The ones that rant agaisnt a Union obviously have never been a member of a Union in any way whatsoever, and are “possibley” jealous in what it represents. Yes, jobs are protected to prenvent just what you explained, and yes, every once and a while you have the bad apple like Mr.Nance that is protected as well. That does not throw a bad light upon the whole membership as some would like to insidiously propose.


Cindy

Government Employee’s are also protected from retaliation for whistle blowing. Unions have no business in the public sector, period. Public Employees are in service to the people, not the other way around but that is exactly what it has come to.


CalCoastOutrage

It seems that the supposed laws that are supposed to protect whistleblowers aren’t as strong as they appear to be. For the last two years we’ve heard of quite a few whistleblowers getting the short end of the stick in this county. Wasn’t the city’s lab tech just fired after he reported a spill to the correct authorities? And wasn’t his supervisor fired for standing up for him? The powers that be are still leading the organization and it doesn’t look to me that the laws have offered any protect to these people.

No wonder this took 11 months to reach the media.

This the moral and legal authorities of this county are more concerned with looking the other way.


slobody

That was all in Oceano, not SLO, and the “bad guy” was the private engineering outfit that ran the utility system, you know, “public-private partnership” stuff in which the public gets screwed, and the private gets rich.


Slowerfaster

i’ve read your, …er stuff. You just hate unions, period. A troll for the right wing civilization destroyers without a clue.
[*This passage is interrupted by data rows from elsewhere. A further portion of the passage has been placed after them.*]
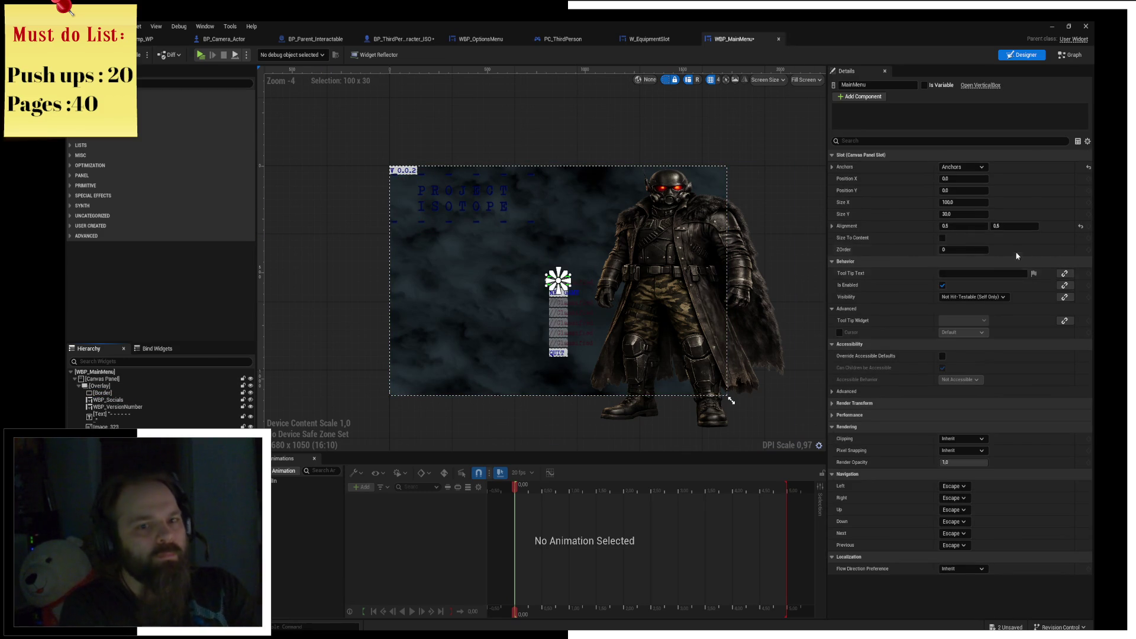
left_click(966, 176)
left_click(1037, 279, "ctrl+shift")
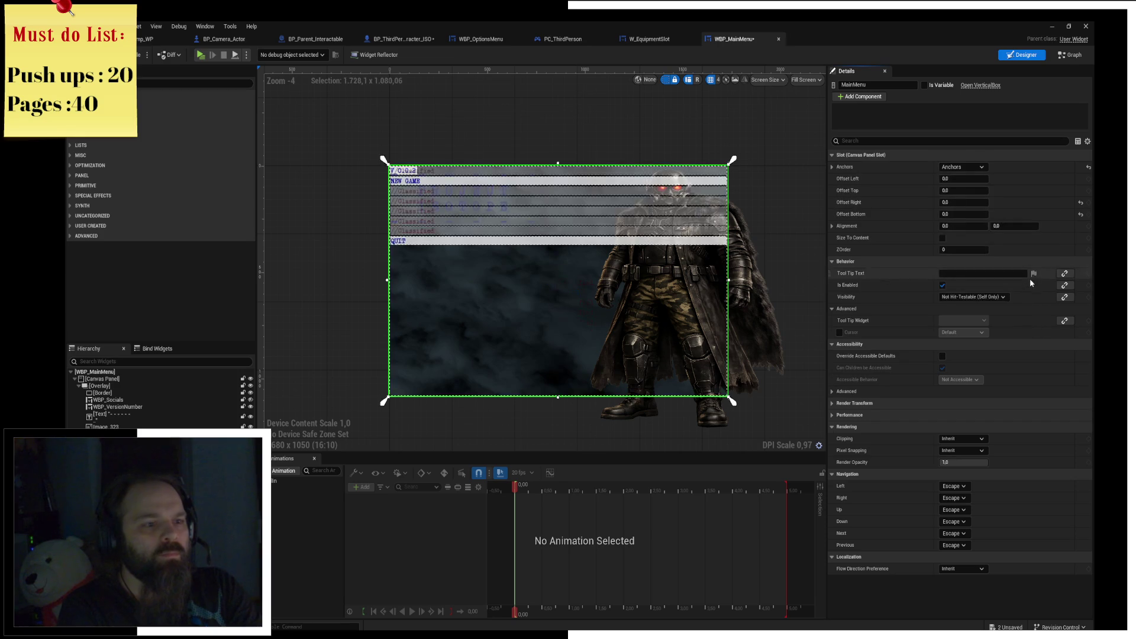
Settle [MainMenu] on the center anchor preset and enable Size To Content.
left_click(983, 168)
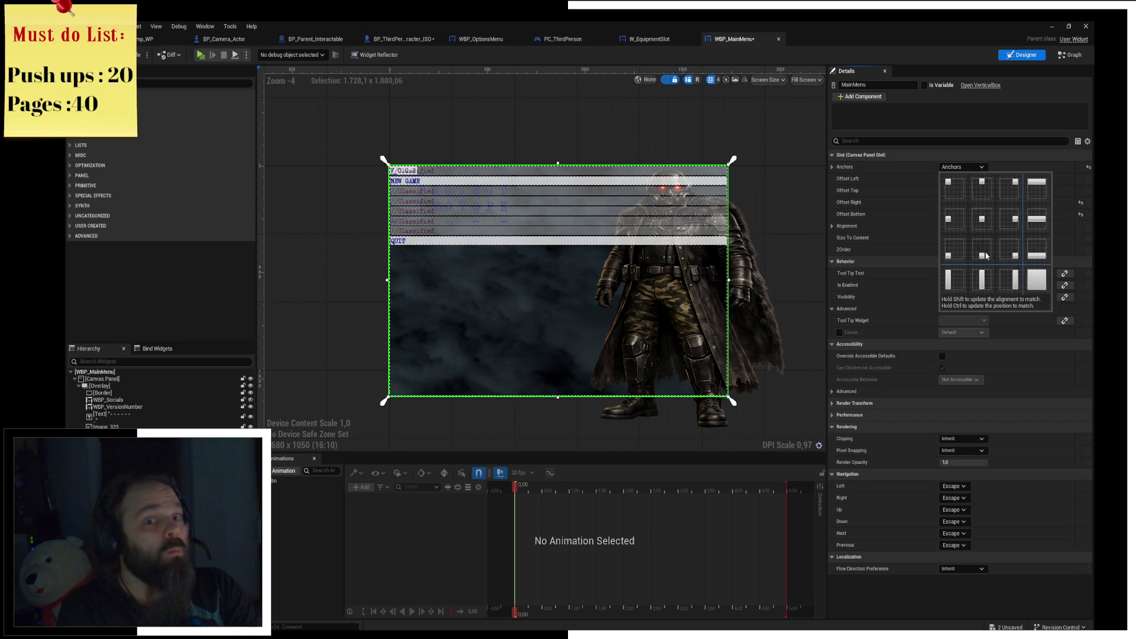
left_click(981, 244)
Your kind thought slavery was cool, so don’t try to pretend you’re something you are not.


RU4Real

This is NOT the first cover up in SLO County, it happens more often than most people would even believe. My question, however, is what will happen to Nance & the rest of his gang of stooges? Will they be terminated & suffer fines or will it be “business as usual” with a simple slap on the limp wrist?


CalCoastOutrage

I’m guessing like the supervisors who fired whistleblowers, absolutely nothing will happen to them. This media storm will give them heartburn and indgestion for a a couple weeks, and then it will all fade away.

I definitely do not condone this happening, but that’s how this county seems to roll.


seesfarther

What pisses me off?


Not only that this has taken place but that the fines will be levied against SLO City (tax payers.) Why not fine the responsible parties directly? In my field (nursing) I am only covered by the institution for which I work so long as I practice according to policy. Violate policy and I’m on my own.
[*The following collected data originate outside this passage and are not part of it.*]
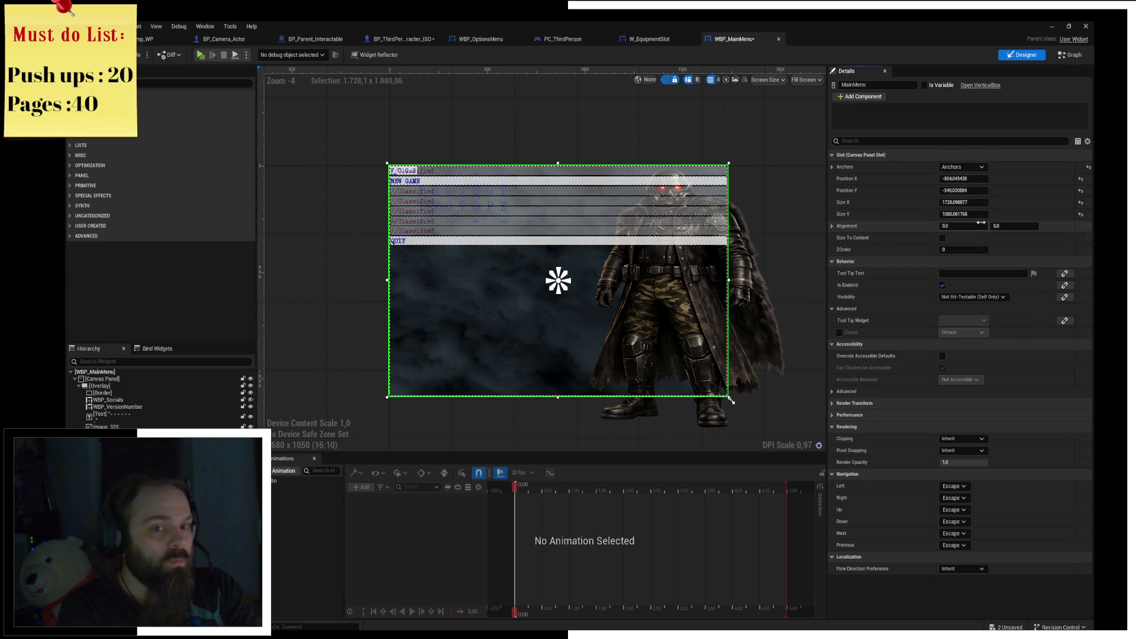
left_click(979, 167)
left_click(981, 244, "ctrl+shift")
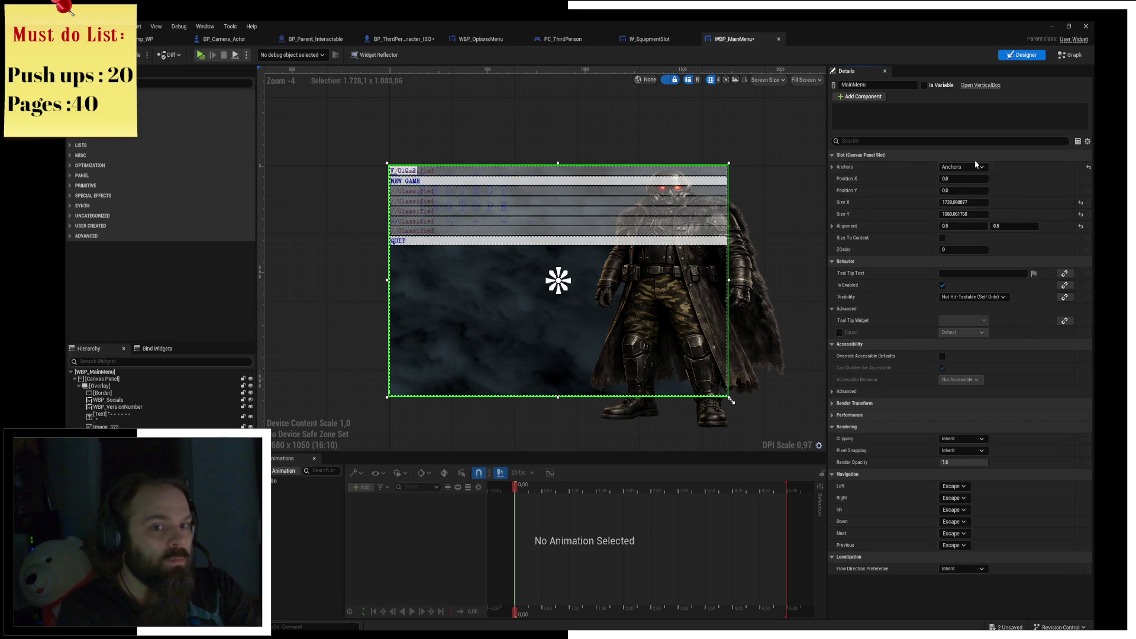
left_click(979, 167)
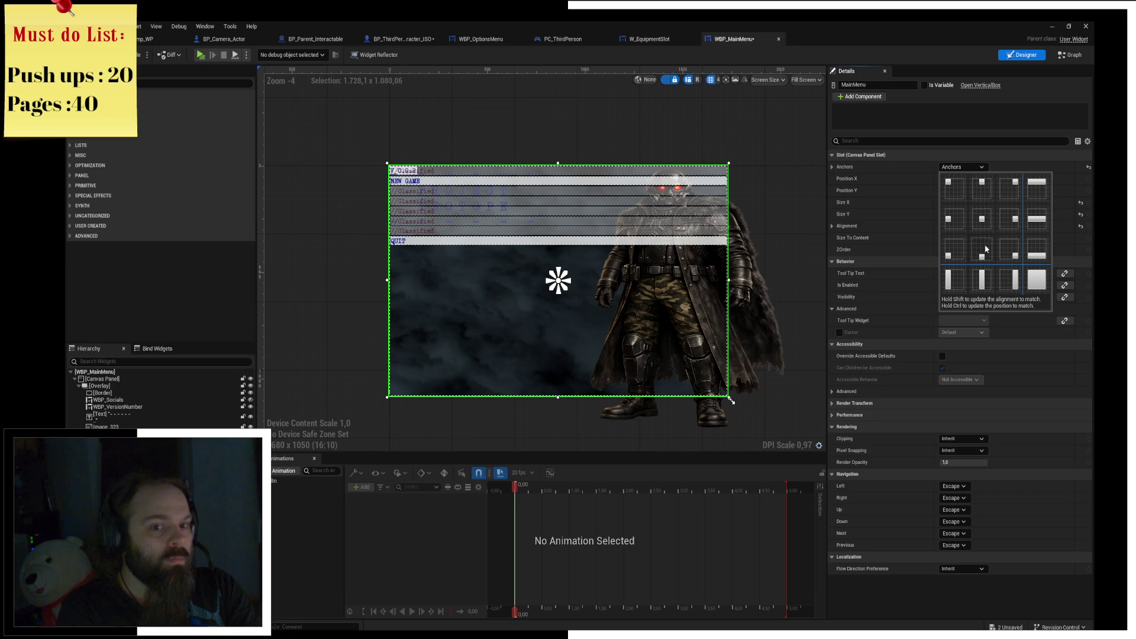
left_click(987, 249, "ctrl+shift")
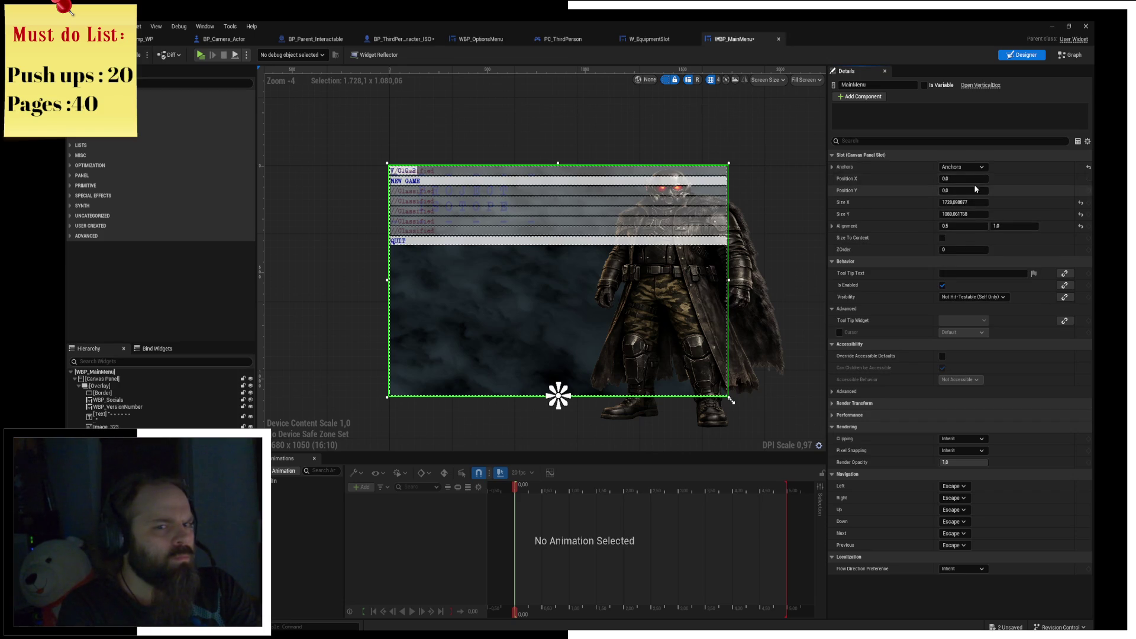
left_click(980, 167)
left_click(982, 218, "ctrl+shift")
I say the responsible parties should be fired AND fined!


cooperdog

I agree with you, the employee should have know better than to dump this stuff in the parking lot. However, the employee will claim that they were not properly trained in the handling of hazardous waste and the union will back his story. The liability will then rest with the City.
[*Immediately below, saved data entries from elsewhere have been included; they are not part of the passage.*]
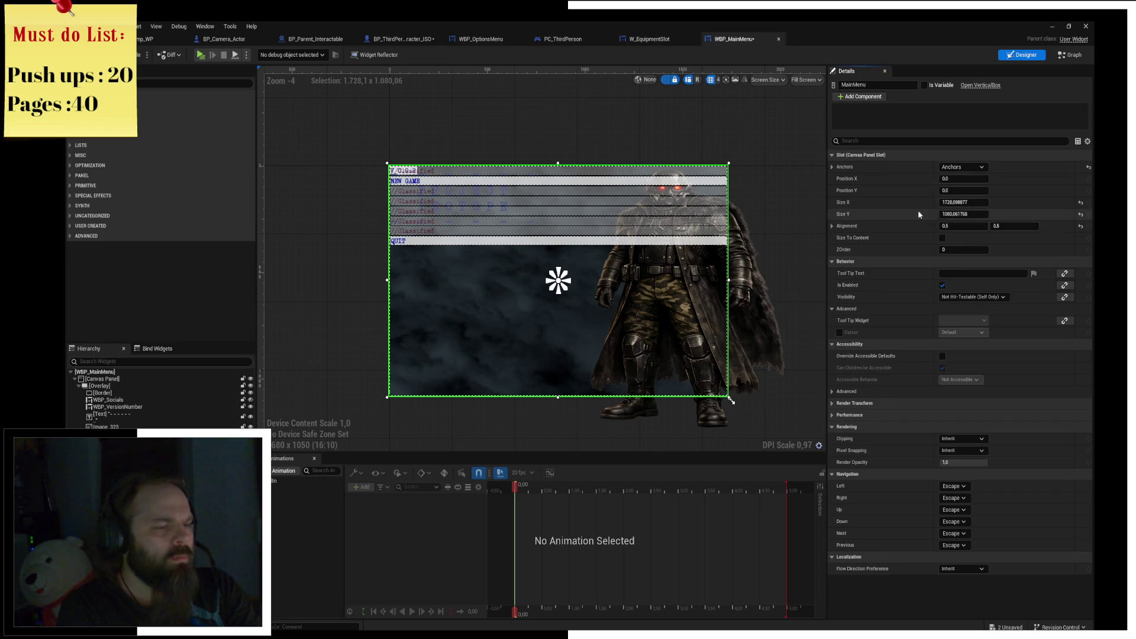
left_click(941, 238)
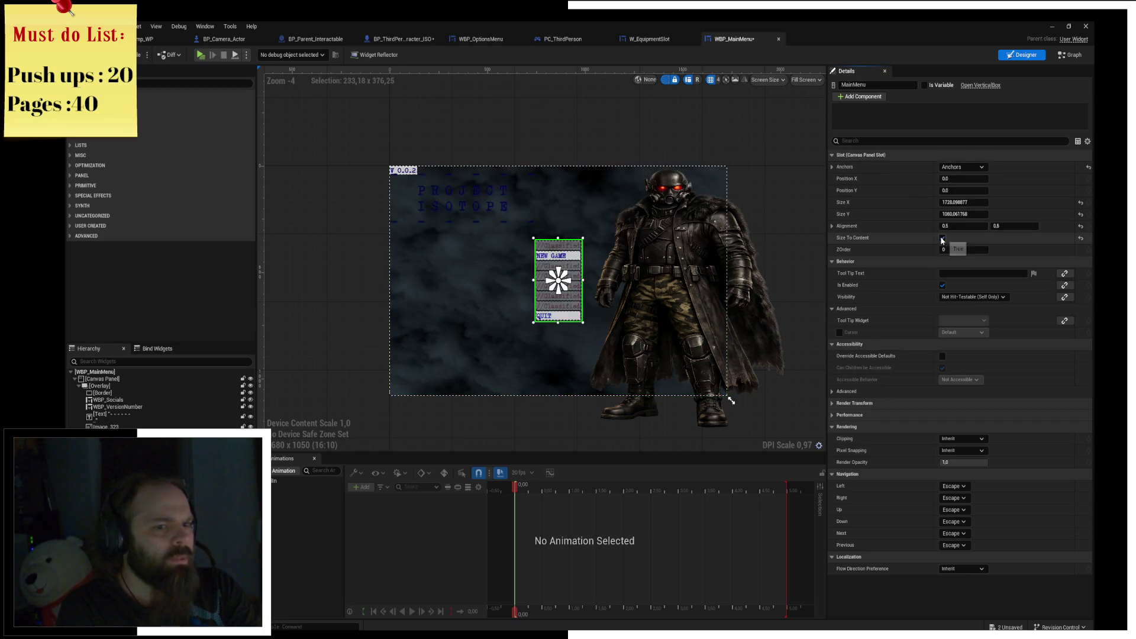
left_click(721, 135)
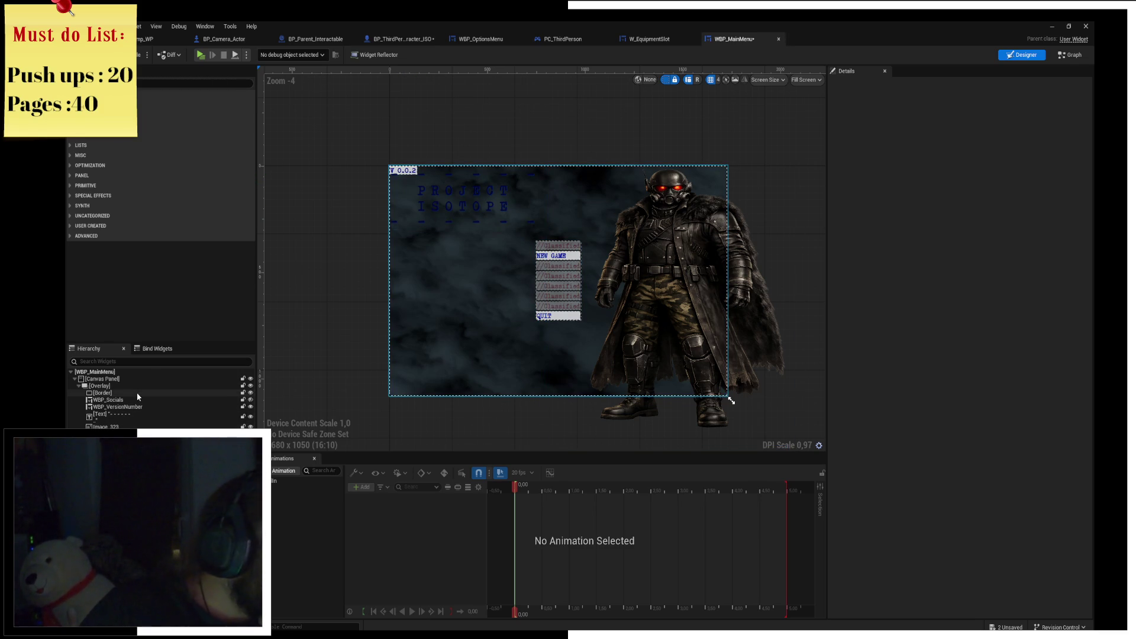
Try right/bottom alignment on WBP_Socials, then set it back to left/top.
left_click(103, 400)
I had an employee back over himself with a vehicle. While kneeling beside the vehicle, he released the parking brake. The vehicle was, running and the transmission was in reverse. Fortunately, only a couple of broken ribs. OSHA had a field day with this. It was my fault since I didn’t adequately train the employee not to due such a bone headed thing. We’re living in a society were there’s no personal accountability.


SLOChildrenAtPlay

I’m really suprised that city councilman John Ashbaugh hasn’t yet sent a letter to CCN calling this just another “rampant conspiracy theory,” or accusing Karen Velie of being just another “political activist with an axe to grind.”


I wonder how Litchtig is going to demonstrate her “absolute leadership” in addressing this mess.


Slowerfaster

I had to give you a thumbs up, just for your username.